Quicker way to code multiple TLS

[Aravindh Shankar]

Hi all,

I'm writing code to simulate the depolarization (relaxation) dynamics of a central two-level system (TLS) coupled to multiple 'reservoir'/'bath' TLS. As an example, for the case of 1 central coupled to 3 bath TLS, my code is as follows:

Delta_sys = 1
Delta_env = 1
g = 0.1
gamma_i = 0.1
gamma_f = 0.5
g_sys = tensor(fock_dm(2,0),qeye(2),qeye(2),qeye(2))
e_sys = tensor(fock_dm(2,1),qeye(2),qeye(2),qeye(2))
g_env1 = tensor(qeye(2),fock_dm(2,0),qeye(2),qeye(2))
e_env1 = tensor(qeye(2),fock_dm(2,1),qeye(2),qeye(2))
g_env2 = tensor(qeye(2),qeye(2),fock_dm(2,0),qeye(2))
e_env2 = tensor(qeye(2),qeye(2),fock_dm(2,1),qeye(2))
g_env3 = tensor(qeye(2),qeye(2),qeye(2),fock_dm(2,0))
e_env3 = tensor(qeye(2),qeye(2),qeye(2),fock_dm(2,1))
c_sys = tensor(destroy(2),qeye(2),qeye(2),qeye(2))
c_env1 = tensor(qeye(2),destroy(2),qeye(2),qeye(2))
c_env2 = tensor(qeye(2),qeye(2),destroy(2),qeye(2))
c_env3 = tensor(qeye(2),qeye(2),qeye(2),destroy(2))
H_coup = tensor(sigmax(),sigmax(),qeye(2),qeye(2)) + tensor(sigmax(),qeye(2),sigmax(),qeye(2)) + tensor(sigmax(),qeye(2),qeye(2),sigmax())
psi0 = tensor(basis(2,1), basis(2,1), basis(2,1), basis(2,1))
H = 0.5*Delta_sys*(e_sys*e_sys.dag() - g_sys*g_sys.dag()) + 0.5*Delta_env*(e_env1*e_env1.dag() - g_env1*g_env1.dag() + e_env2*e_env2.dag() - \
g_env2*g_env2.dag() + e_env3*e_env3.dag() - g_env3*g_env3.dag()) + g*H_coup
times = np.linspace(0.0, 50.0, 500)
result = mesolve(H, psi0, times, c_ops = [np.sqrt(gamma_i)*c_sys, np.sqrt(gamma_f)*c_env1,np.sqrt(gamma_f)*c_env2,np.sqrt(gamma_f)*c_env3], \
e_ops = [e_sys*e_sys.dag()])

I wonder if there is a framework within QuTiP for extending this to, say, 12 TLS without having to write out the code in detail like this.
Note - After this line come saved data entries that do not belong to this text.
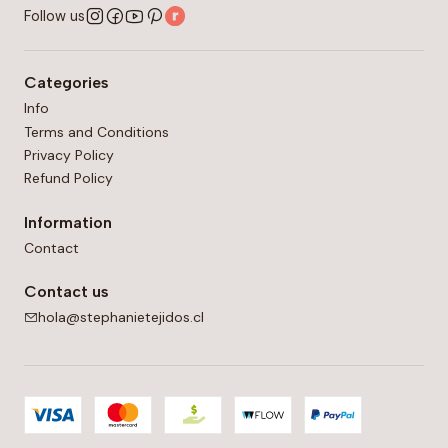
Follow us
Categories
Info
Terms and Conditions
Privacy Policy
Refund Policy
Information
Contact
Contact us
hola@stephanietejidos.cl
In other words, is there a way within QuTiP that I specify the energy gap and decay rate for one TLS, and the system duplicates this TLS N times and adds coupling between them and I run mesolve after less lengthy code?

[Éric Giguère]

You could take a look at `qutip_qip.operations.expand_operator`.

[Aravindh Shankar]

Hi Eric,

Thanks for your response. I looked at the qutip-qip package and while it seemed promising, I am facing one issue: The Hamiltonian I have specified above features interaction between one central spin (of interest) and numerous auxiliary spins, which each interact only with the central spin. The Hamiltonians in qutip-qip seem to feature only nearest-neighbour coupling so I don't immediately see how to use that to solve my problem.

Regards,

Aravindh

[Éric Giguère]

tensor can also take a list of qobj:

H_coup = 0

for i in range(1, N):

    H_coup += tensor([sigmax()] + [qeye(2)] * (i-1) + [sigmax()] + [qeye(2)] * (N-i-1))